6,105,007 is a bastard child. Its parent was for interfacing to a loan processing system, user interfaces requiring "varying degrees of human interaction." '007 was more Cylon, seeking "to capture a system that processed financial accounts 'without human intervention.'" The '007 claims mutated as well during prosecution. Predictably, '007 assertion created a claim construction dilemma requiring human intervention. In construing the crucial term, the CAFC acquitted itself poorly, defying case law by applying a ginned gimp, displaying again a distaste for broad claims.

Decisioning.com v. a shopping mall's worth of department stores, Ameritrade, and HSBC Finance (CAFC 2007-1277)

Decisioning had whittled the specification to delete embodiments in the parent that involved human assistance, leaving only a kiosk embodiment.

During prosecution, Decisioning amended the claims to delete the "kiosk" limitation but retained the limitation reciting a "computer controller" that was "carried by" a kiosk. Along with this amendment, Decisioning explained that "[c]laim 1 has been amended to delete the kiosk element, which is not required for performing the method of the present invention." Subsequently, Decisioning amended the claims to delete the "computer controller" language and replaced the term with the "remote interface" term that appears in the claims as issued.

───

Your goal:
Write out the patent case passage word for word from "Decisioning had whittled" up to and including "claims as issued.". The records that follow come from a different source than the patent case passage.

───

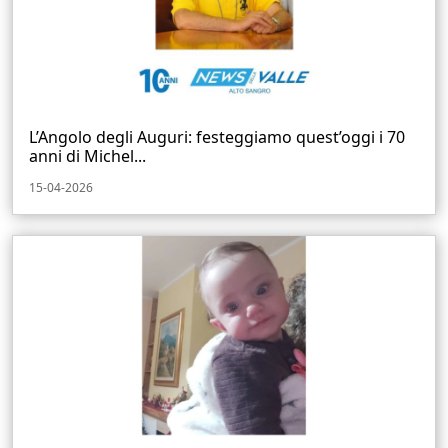
L’Angolo degli Auguri: festeggiamo quest’oggi i 70
anni di Michel...
15-04-2026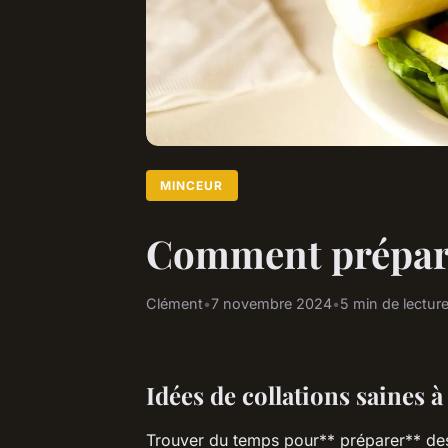
MINCEUR
Comment préparer
Clément
•
7 novembre 2024
•
5 min de lectur
Idées de collations saines 
Trouver du temps pour** préparer** d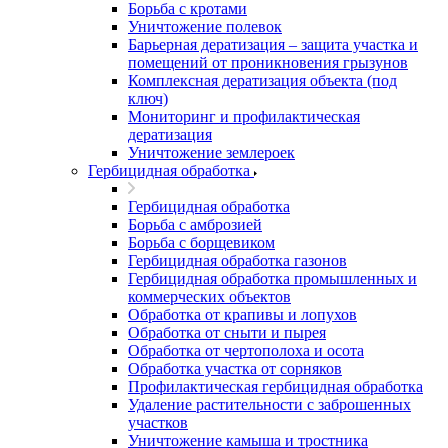
Борьба с кротами
Уничтожение полевок
Барьерная дератизация – защита участка и
помещений от проникновения грызунов
Комплексная дератизация объекта (под
ключ)
Мониторинг и профилактическая
дератизация
Уничтожение землероек
Гербицидная обработка
Гербицидная обработка
Борьба с амброзией
Борьба с борщевиком
Гербицидная обработка газонов
Гербицидная обработка промышленных и
коммерческих объектов
Обработка от крапивы и лопухов
Обработка от сныти и пырея
Обработка от чертополоха и осота
Обработка участка от сорняков
Профилактическая гербицидная обработка
Удаление растительности с заброшенных
участков
Уничтожение камыша и тростника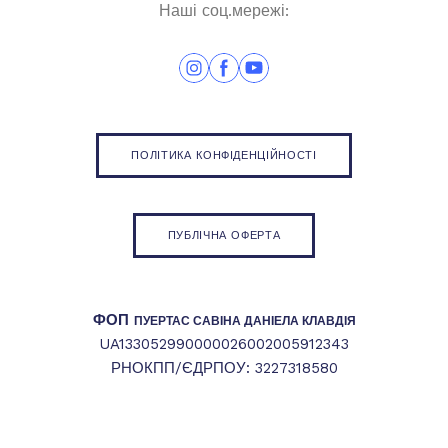
Наші соц.мережі:
ПОЛІТИКА КОНФІДЕНЦІЙНОСТІ
ПУБЛІЧНА ОФЕРТА
ФОП
ПУЕРТАС САВІНА ДАНІЕЛА КЛАВДІЯ
UA133052990000026002005912343
РНОКПП/ЄДРПОУ: 3227318580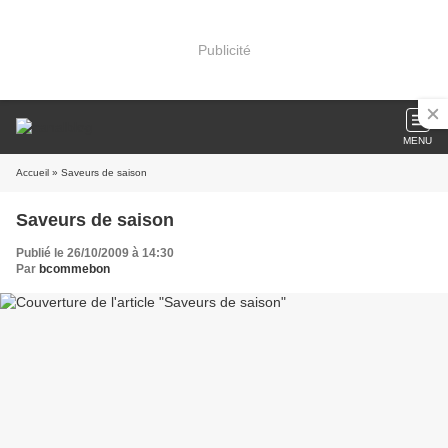
Publicité
MENU
Accueil
» Saveurs de saison
Saveurs de saison
Publié le 26/10/2009 à 14:30
Par
bcommebon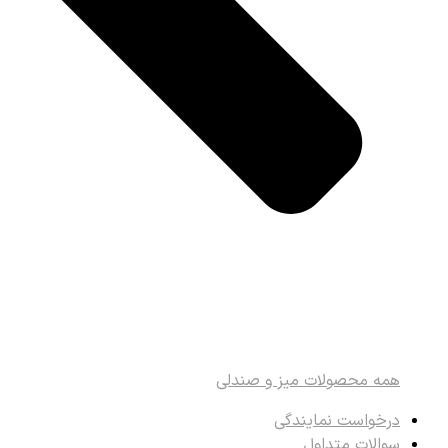
همه محصولات میز و صندلی
درخواست نمایندگی
سوالات متداول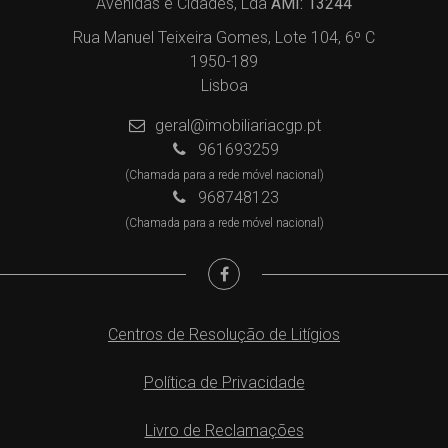
Avenidas e Cidades, Lda
AMI: 13244
Rua Manuel Teixeira Gomes, Lote 104, 6º C
1950-189
Lisboa
geral@imobiliariacgp.pt
961693259
(Chamada para a rede móvel nacional)
968748123
(Chamada para a rede móvel nacional)
Centros de Resolução de Litígios
Política de Privacidade
Livro de Reclamações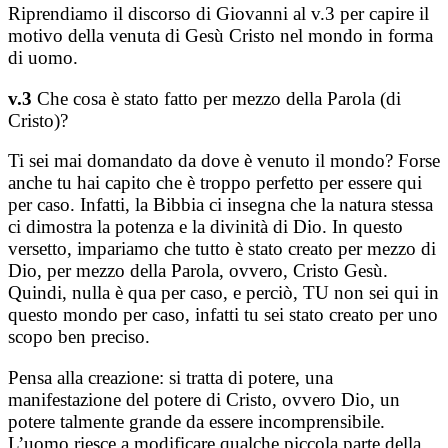
Riprendiamo il discorso di Giovanni al v.3 per capire il
motivo della venuta di Gesù Cristo nel mondo in forma
di uomo.
v.3
Che cosa è stato fatto per mezzo della Parola (di
Cristo)?
Ti sei mai domandato da dove è venuto il mondo? Forse
anche tu hai capito che è troppo perfetto per essere qui
per caso. Infatti, la Bibbia ci insegna che la natura stessa
ci dimostra la potenza e la divinità di Dio. In questo
versetto, impariamo che tutto è stato creato per mezzo di
Dio, per mezzo della Parola, ovvero, Cristo Gesù.
Quindi, nulla è qua per caso, e perciò, TU non sei qui in
questo mondo per caso, infatti tu sei stato creato per uno
scopo ben preciso.
Pensa alla creazione: si tratta di potere, una
manifestazione del potere di Cristo, ovvero Dio, un
potere talmente grande da essere incomprensibile.
L’uomo riesce a modificare qualche piccola parte della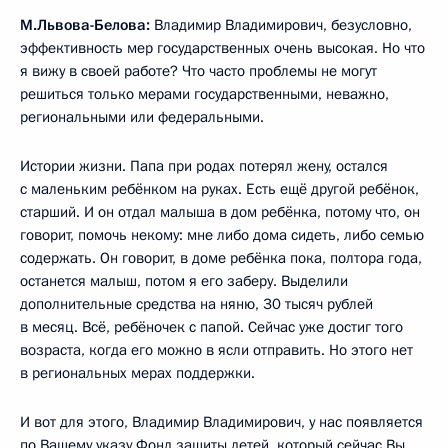
М.Львова-Белова:
Владимир Владимирович, безусловно,
эффективность мер государственных очень высокая. Но что
я вижу в своей работе? Что часто проблемы не могут
решиться только мерами государственными, неважно,
региональными или федеральными.
Истории жизни. Папа при родах потерял жену, остался
с маленьким ребёнком на руках. Есть ещё другой ребёнок,
старший. И он отдал малыша в дом ребёнка, потому что, он
говорит, помочь некому: мне либо дома сидеть, либо семью
содержать. Он говорит, в доме ребёнка пока, полтора года,
останется малыш, потом я его заберу. Выделили
дополнительные средства на няню, 30 тысяч рублей
в месяц. Всё, ребёночек с папой. Сейчас уже достиг того
возраста, когда его можно в ясли отправить. Но этого нет
в региональных мерах поддержки.
И вот для этого, Владимир Владимирович, у нас появляется
по Вашему указу Фонд защиты детей, который сейчас Вы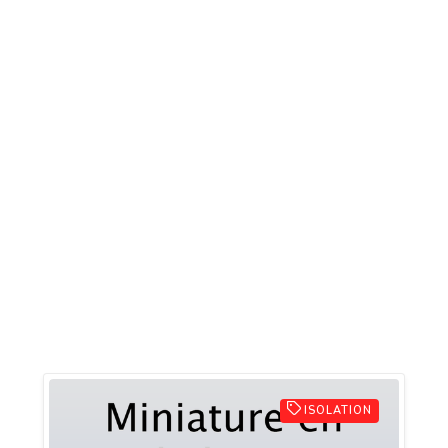
ISOLATION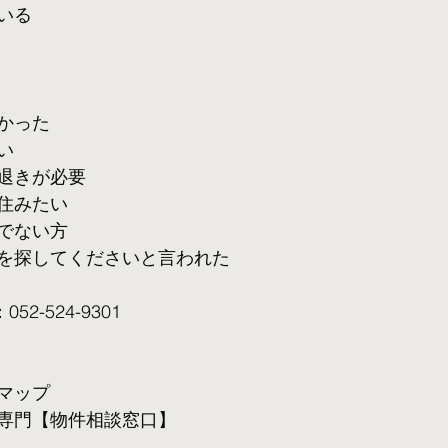
いる
かった
い
退きが必要
住みたい
でない方
を探してくださいと言われた
2-524-9301
マップ
専門【物件相談窓口】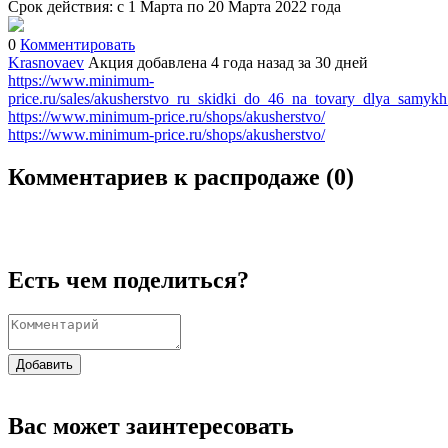
Срок действия: с 1 Марта по 20 Марта 2022 года
0
Комментировать
Krasnovaev
Акция добавлена 4 года назад
за 30 дней
https://www.minimum-
price.ru/sales/akusherstvo_ru_skidki_do_46_na_tovary_dlya_samykh
https://www.minimum-price.ru/shops/akusherstvo/
https://www.minimum-price.ru/shops/akusherstvo/
Комментариев к распродаже (
0
)
Есть чем поделиться?
Добавить
Вас может заинтересовать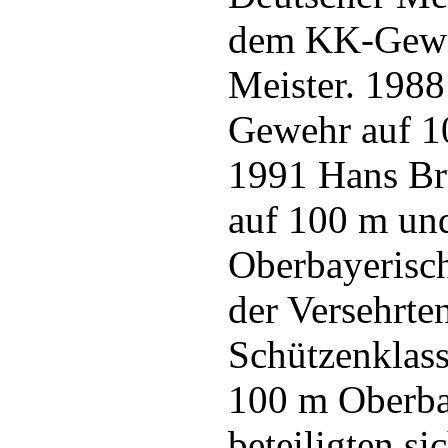
dem KK-Geweh
Meister. 198
Gewehr auf 1
1991 Hans Br
auf 100 m un
Oberbayerisch
der Versehrte
Schützenklas
100 m Oberba
beteiligten s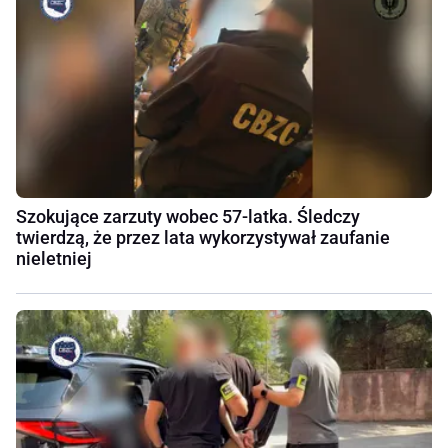
Szokujące zarzuty wobec 57-latka. Śledczy
twierdzą, że przez lata wykorzystywał zaufanie
nieletniej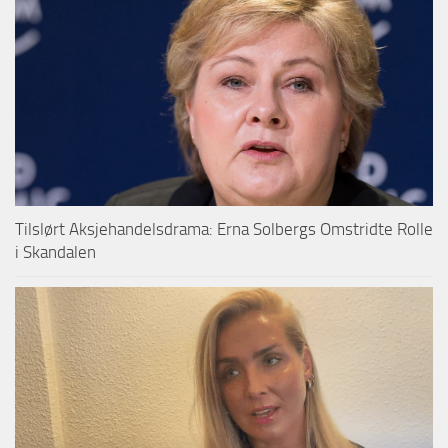
Tilslørt Aksjehandelsdrama: Erna Solbergs Omstridte Rolle
i Skandalen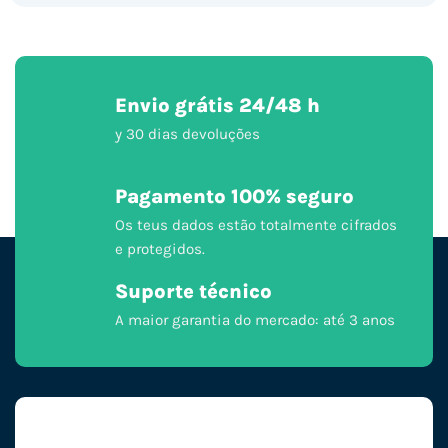
Envio grátis 24/48 h
y 30 dias devoluções
Pagamento 100% seguro
Os teus dados estão totalmente cifrados
e protegidos.
Suporte técnico
A maior garantia do mercado: até 3 anos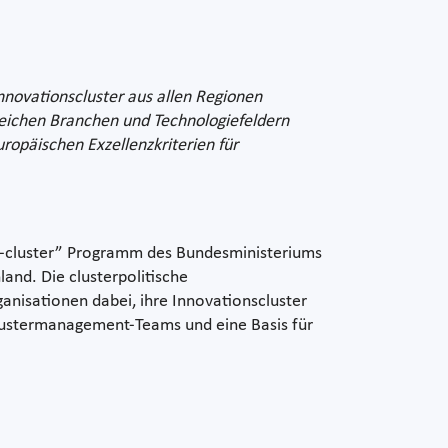
novationscluster aus allen Regionen
lreichen Branchen und Technologiefeldern
uropäischen Exzellenzkriterien für
“go-cluster” Programm des Bundesministeriums
and. Die clusterpolitische
anisationen dabei, ihre Innovationscluster
Clustermanagement-Teams und eine Basis für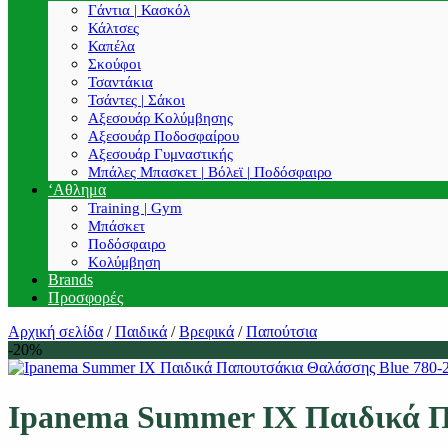
Γάντια | Κασκόλ
Κάλτσες
Καπέλα
Σκούφοι
Τσαντάκια
Τσάντες | Σάκοι
Αξεσουάρ Κολύμβησης
Αξεσουάρ Ποδοσφαίρου
Αξεσουάρ Γυμναστικής
Μπάλες Μπασκετ | Βόλεϊ | Ποδόσφαιρο
‘Αθλημα
Training | Gym
Μπάσκετ
Ποδόσφαιρο
Κολύμβηση
Brands
Προσφορές
Αρχική σελίδα
/
Παιδικά
/
Βρεφικά
/
Παπούτσια
-20%
Ipanema Summer IX Παιδικά Π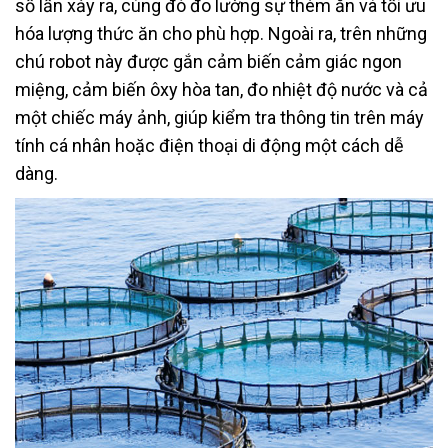
số lần xảy ra, cùng đó đo lường sự thèm ăn và tối ưu
hóa lượng thức ăn cho phù hợp. Ngoài ra, trên những
chú robot này được gắn cảm biến cảm giác ngon
miệng, cảm biến ôxy hòa tan, đo nhiệt độ nước và cả
một chiếc máy ảnh, giúp kiểm tra thông tin trên máy
tính cá nhân hoặc điện thoại di động một cách dễ
dàng.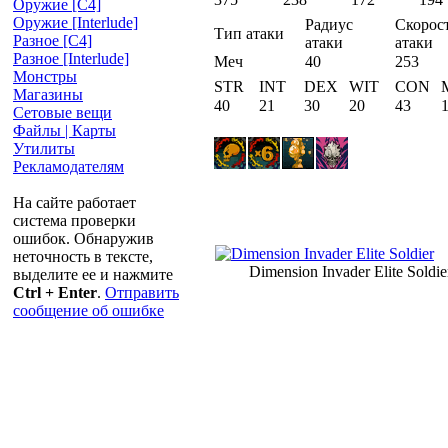
Оружие [С4]
Оружие [Interlude]
Радиус
Скорос
Тип атаки
Разное [C4]
атаки
атаки
Разное [Interlude]
Меч
40
253
Монстры
STR
INT
DEX
WIT
CON
Магазины
40
21
30
20
43
Сетовые вещи
Файлы | Карты
Утилиты
Рекламодателям
На сайте работает
система проверки
ошибок. Обнаружив
неточность в тексте,
Dimension Invader Elite Soldie
выделите ее и нажмите
Ctrl + Enter
.
Отправить
сообщение об ошибке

───

Answer section:
Decisioning had whittled the specification to delete embodiments in the parent that involved human assistance, leaving only a kiosk embodiment.

During prosecution, Decisioning amended the claims to delete the "kiosk" limitation but retained the limitation reciting a "computer controller" that was "carried by" a kiosk. Along with this amendment, Decisioning explained that "[c]laim 1 has been amended to delete the kiosk element, which is not required for performing the method of the present invention." Subsequently, Decisioning amended the claims to delete the "computer controller" language and replaced the term with the "remote interface" term that appears in the claims as issued.